Tuesday, November 18, 2008

How Spam went from canned goods to junk e-mail

Invented during the Great Depression by Jay Hormel, the son of the company’s founder, Spam is a combination of ham, pork, sugar, salt, water, potato starch and a “hint” of sodium nitrate to help Spam keep its gorgeous pink color,” according to Hormel’s Web site for the product.

Because it is vacuum-sealed in a can and does not require refrigeration, Spam can last for years. Hormel says “it’s like meat with a pause button.”

Spam developed a camp following in the 1970s, mainly because of Monty Python, the English comedy troupe.
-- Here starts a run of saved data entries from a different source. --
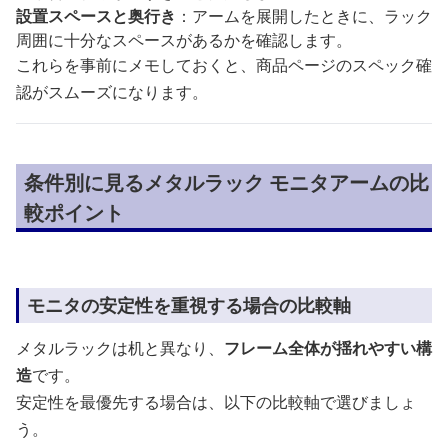
設置スペースと奥行き
：アームを展開したときに、ラック
周囲に十分なスペースがあるかを確認します。
これらを事前にメモしておくと、商品ページのスペック確
認がスムーズになります。
条件別に見るメタルラック モニタアームの比
較ポイント
モニタの安定性を重視する場合の比較軸
メタルラックは机と異なり、
フレーム全体が揺れやすい構
造
です。
安定性を最優先する場合は、以下の比較軸で選びましょ
う。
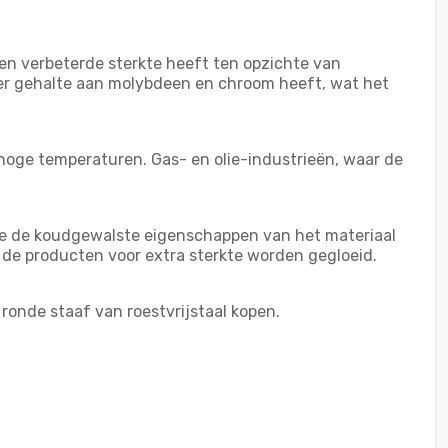
een verbeterde sterkte heeft ten opzichte van
hoger gehalte aan molybdeen en chroom heeft, wat het
hoge temperaturen. Gas- en olie-industrieën, waar de
ge de koudgewalste eigenschappen van het materiaal
 de producten voor extra sterkte worden gegloeid.
 ronde staaf van roestvrijstaal kopen.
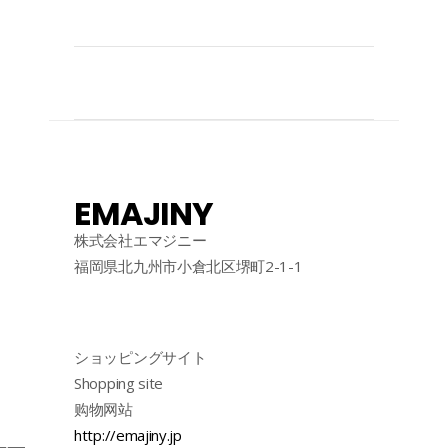
EMAJINY
株式会社エマジニー
福岡県北九州市小倉北区堺町2-1-1
ショッピングサイト
Shopping site
购物网站
http://emajiny.jp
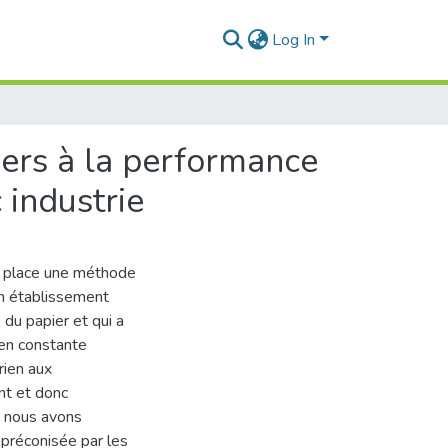
Log In
iers à la performance
 industrie
n place une méthode
un établissement
 du papier et qui a
 en constante
rien aux
ant et donc
, nous avons
préconisée par les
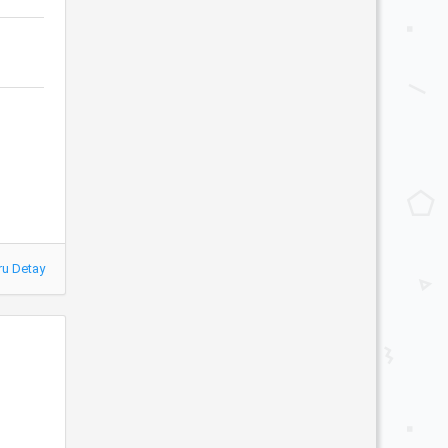
ru Detay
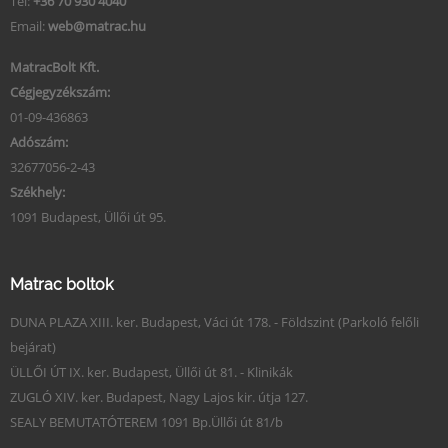
Tel:
+36 70 930 4040
Email:
web@matrac.hu
MatracBolt Kft.
Cégjegyzékszám:
01-09-436863
Adószám:
32677056-2-43
Székhely:
1091 Budapest, Üllői út 95.
Matrac boltok
DUNA PLAZA XIII. ker. Budapest, Váci út 178. - Földszint (Parkoló felőli
bejárat)
ÜLLŐI ÚT IX. ker. Budapest, Üllői út 81. - Klinikák
ZUGLÓ XIV. ker. Budapest, Nagy Lajos kir. útja 127.
SEALY BEMUTATÓTEREM 1091 Bp.Üllői út 81/b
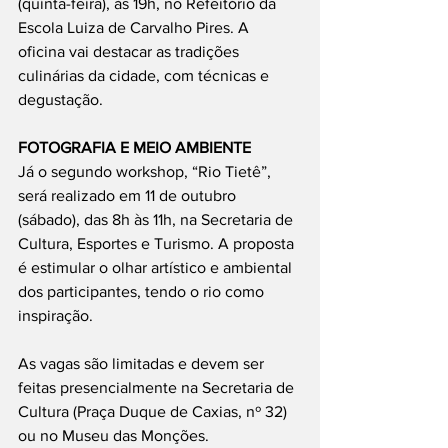
(quinta-feira), às 19h, no Refeitório da 
Escola Luiza de Carvalho Pires. A 
oficina vai destacar as tradições 
culinárias da cidade, com técnicas e 
degustação.
FOTOGRAFIA E MEIO AMBIENTE
Já o segundo workshop, “Rio Tietê”, 
será realizado em 11 de outubro 
(sábado), das 8h às 11h, na Secretaria de 
Cultura, Esportes e Turismo. A proposta 
é estimular o olhar artístico e ambiental 
dos participantes, tendo o rio como 
inspiração.
As vagas são limitadas e devem ser 
feitas presencialmente na Secretaria de 
Cultura (Praça Duque de Caxias, nº 32) 
ou no Museu das Monções.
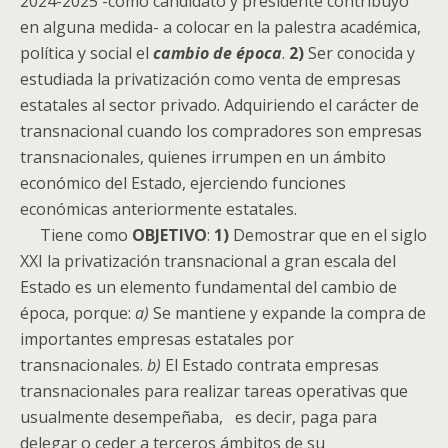
2024-2025 -como candidato y presidente contribuyó
en alguna medida- a colocar en la palestra académica,
política y social el
cambio de época
.
2)
Ser conocida y
estudiada la privatización como venta de empresas
estatales al sector privado. Adquiriendo el carácter de
transnacional cuando los compradores son empresas
transnacionales, quienes irrumpen en un ámbito
económico del Estado, ejerciendo funciones
económicas anteriormente estatales.
Tiene como
OBJETIVO
:
1)
Demostrar que en el siglo
XXI la privatización transnacional a gran escala del
Estado es un elemento fundamental del cambio de
época, porque:
a)
Se mantiene y expande la compra de
importantes empresas estatales por
transnacionales.
b)
El Estado contrata empresas
transnacionales para realizar tareas operativas que
usualmente desempeñaba, es decir, paga para
delegar o ceder a terceros ámbitos de su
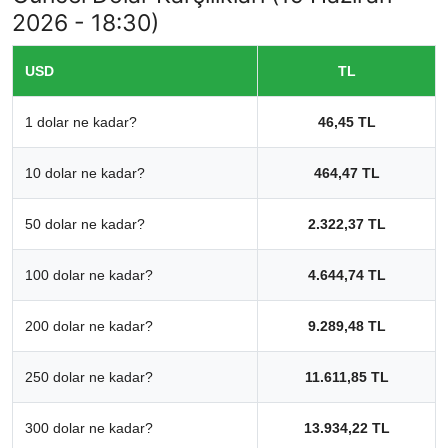
2026 - 18:30)
USD
TL
1 dolar ne kadar?
46,45 TL
10 dolar ne kadar?
464,47 TL
50 dolar ne kadar?
2.322,37 TL
100 dolar ne kadar?
4.644,74 TL
200 dolar ne kadar?
9.289,48 TL
250 dolar ne kadar?
11.611,85 TL
300 dolar ne kadar?
13.934,22 TL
In a 1970 skit, a couple tried to order breakfast at a cafe featuring Spam in nearly every entree, like “Spam, Eggs, Sausage and Spam.” The diners were eventually drowned out by a group of Vikings singing, “Spam, lovely Spam, wonderful Spam.”

(Familiar with the skit, Internet pioneers labeled junk e-mail “spam” because it overwhelmed other dialogue, according to one theory.)”

“Spam Turns Serious and Hormel Turns Out More”

The larger point of Andrew Martin's article is that, as America goes through tough times and families cut back on expenses, sales of Spam are soaring as “consumers are rediscovering relatively cheap foods, Spam among them.”

They have Spam, we have sardines. “Perhaps the emblematic hard-times food in the American pantry,” Spam is to the Yanks what canned mackerel is to us. With one difference: We've never had to “rediscover” Ligo, Master or 555. We've never been out of the hard times, that's why.